Last March when the floodlight on the highest corner of our house went out, I refused to pay someone to change it. We don’t own a 30-foot extension ladder and Carla would never, ever, under no circumstances let me climb that high. So I invested in a 28-foot, extendable light bulb changer. (For the record, it works way better at getting the dead bulb out than screwing in the replacement.)

Given my Darling Beloved’s dire warnings and my track record of 100 percent compliance with her mandates, I had a series of interesting thoughts during the seconds I was suspended in mid-air as the chair I had used to reach the top of a book case at work toppled over beneath me.
My first thought: Whelp, this is it. I’m going out in a fashion that will end up as one of those security camera videos of workplace accidents that my algorithm frequently serves up on Facebook Reels.
Second thought: I should have listened to Carla. Climbing onto a chair to adjust this picture was not worth risking my life.
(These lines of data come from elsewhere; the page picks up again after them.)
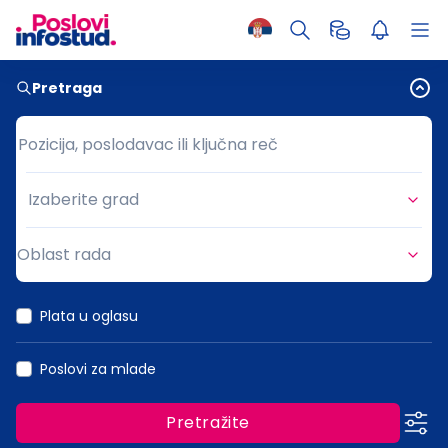
Pretraga
Pozicija, poslodavac ili ključna reč
Pozicija, poslodavac ili ključna reč
Izaberite grad
Grad
Oblast rada
Oblast rada
Plata u oglasu
Poslovi za mlade
Pretražite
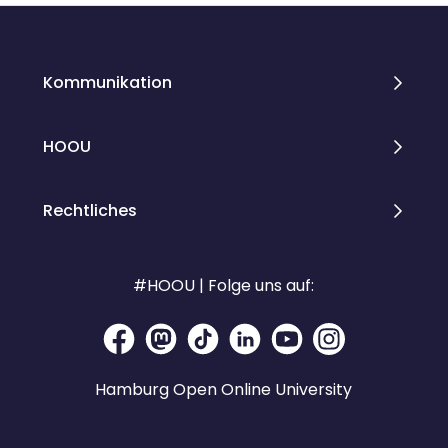
Kommunikation
HOOU
Rechtliches
#HOOU | Folge uns auf:
Hamburg Open Online University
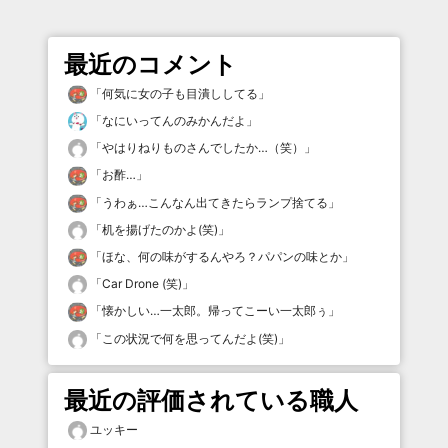
最近のコメント
「
何気に女の子も目潰ししてる
」
「
なにいってんのみかんだよ
」
「
やはりねりものさんでしたか…（笑）
」
「
お酢…
」
「
うわぁ…こんなん出てきたらランプ捨てる
」
「
机を揚げたのかよ(笑)
」
「
ほな、何の味がするんやろ？パパンの味とか
」
「
Car Drone (笑)
」
「
懐かしい…一太郎。帰ってこーい一太郎ぅ
」
「
この状況で何を思ってんだよ(笑)
」
最近の評価されている職人
ユッキー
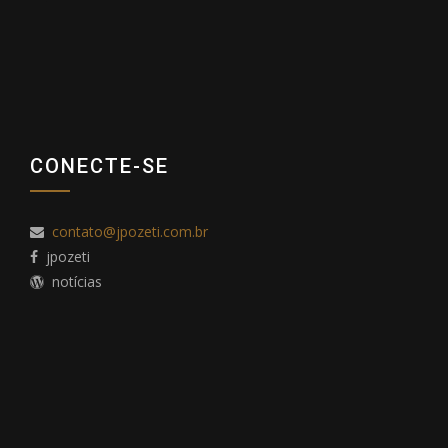
CONECTE-SE
contato@jpozeti.com.br
jpozeti
notícias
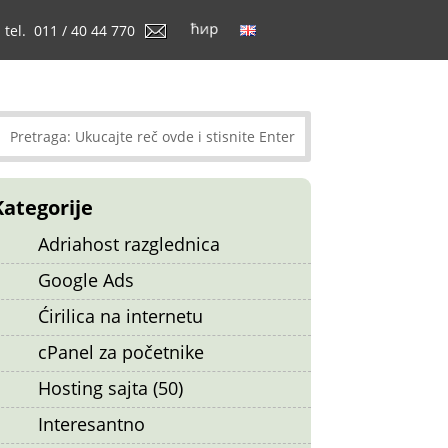
tel. 011 / 40 44 770
Kategorije
Adriahost razglednica
Google Ads
Ćirilica na internetu
cPanel za početnike
Hosting sajta (50)
Interesantno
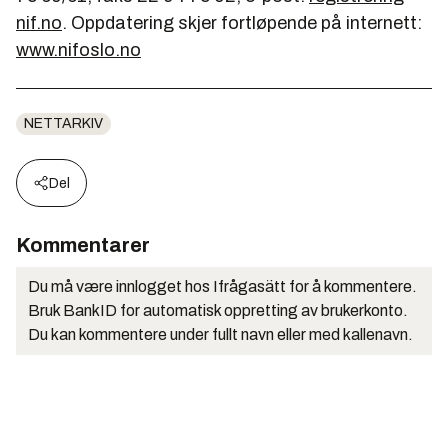
nif.no
. Oppdatering skjer fortløpende på internett:
www.nifoslo.no
NETTARKIV
Del
Kommentarer
Du må være innlogget hos Ifrågasätt for å kommentere.
Bruk BankID for automatisk oppretting av brukerkonto.
Du kan kommentere under fullt navn eller med kallenavn.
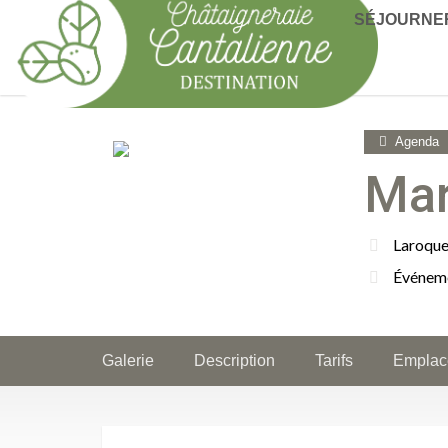
SÉJOURNE
Agenda
Mar
Laroqu
Événem
Galerie
Description
Tarifs
Emplac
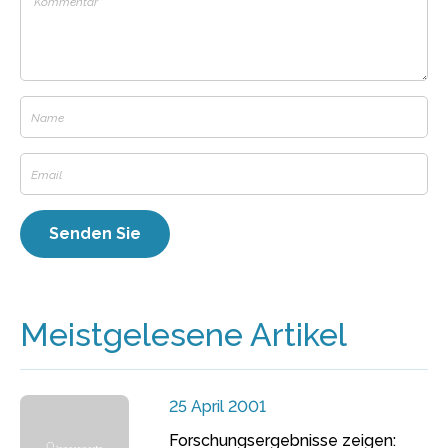
Meistgelesene Artikel
25 April 2001
Forschungsergebnisse zeigen:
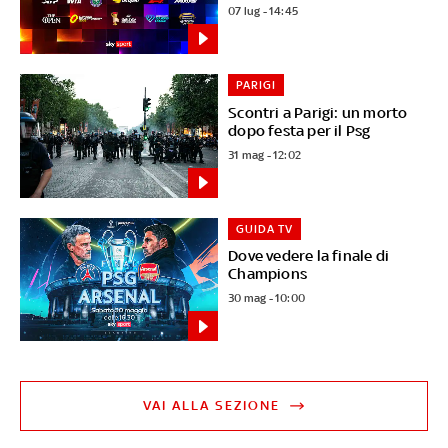
07 lug - 14:45
PARIGI
Scontri a Parigi: un morto
dopo festa per il Psg
31 mag - 12:02
GUIDA TV
Dove vedere la finale di
Champions
30 mag - 10:00
VAI ALLA SEZIONE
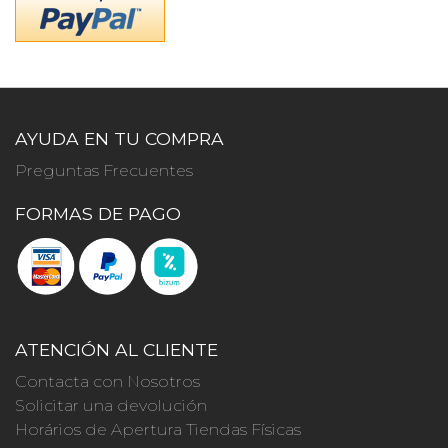
AYUDA EN TU COMPRA
Preguntas Frecuentes
FORMAS DE PAGO
ATENCIÓN AL CLIENTE
Contacta con Nosotros
Solicitar una devolución
Horários de Apertura Tiendas Físicas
Third thought: How would I word the organization-wide email to the Georgia Student Finance Commission announcing my sudden and tragic demise in the workplace along with the mandatory safety training everyone would be henceforth subjected to annually?
Career coaches and organizational psychologists warn that job transitions can be challenging. I have not read nor heard a podcast discuss that they can be deadly.
See, what had happened was, late in the afternoon on Friday, June 6, I chose to decorate my new office at the GSFC. I pulled a chair over to a bookcase to arrange a framed piece of art of the Ruby Laser that former colleagues from GTRI gave me after we worked on a laser project together. The book case was a little too tall and too deep for me to reach the top. This is unusual for me since I’m 6’ 4” and frequently called on by my Darling Beloved to retrieve items in the upper cabinets of our home. (That and killing bugs are my two most useful spousal skills.)
I scanned the office for a way to gain about another foot of reach. The side chair looked stable, but I was deceived. Even standing in the seat and not precariously on the back, proved to be ill-advised. Just as I shifted my weight to reach the picture, the chair toppled over backward.
Due solely to Divine intervention, the only injury I sustained was a bump on my forehead from my knee. When I finally came to rest on the floor after what seemed like minutes and minutes of falling and after the adrenaline wore off enough to begin to feel pain, I realized just how comical the scene must have been for my knee to be the instrument of my head injury. I imagined a slow motion video of someone dumping Tinker Toys out of a cylindrical container.
Once I determined I was not dead, I looked around to make sure no one saw me. No one did. And since no one came to see what all that commotion was coming from the new guy’s office, I was relieved to escape notice. No one would ever know. (Don’t you tell anyone! This is super embarrassing!) To be fair to my new colleagues, it was late on a Friday, and my office is at the end of a hall. It does raise a deeper, philosophical question: if a forewarned goofball falls out of a chair at work and no coworkers witness it, does he make a sound?
In the nearly 15 years since I passed the 40 threshold, I have observed a number of behaviors that need adjusting to prevent bodily harm. I no longer run 40 miles a week, for instance. I do not attempt to drive long distances with little sleep. I make it a habit to avoid greasy foods late at night. I wear a light jacket when the temperature dips below 80.
Falling is no joke. As my parents and in-laws aged, I became increasingly aware of how serious a threat falling is to a person’s overall health and longevity. I’ve decided during the intervening weeks since this incident occurred that I would do well to treat this as a reminder to make good decisions with my personal safety.
It’s also yet another example of Carla being right.
Y’all be safe out there.

I couldn’t help but laugh aloud reading this one. Glad you weren’t seriously injured. Tonya has placed a similar, perhaps less severe restriction, on me. Take care my friend!
Laughing – Don’t judge my misplaced comma.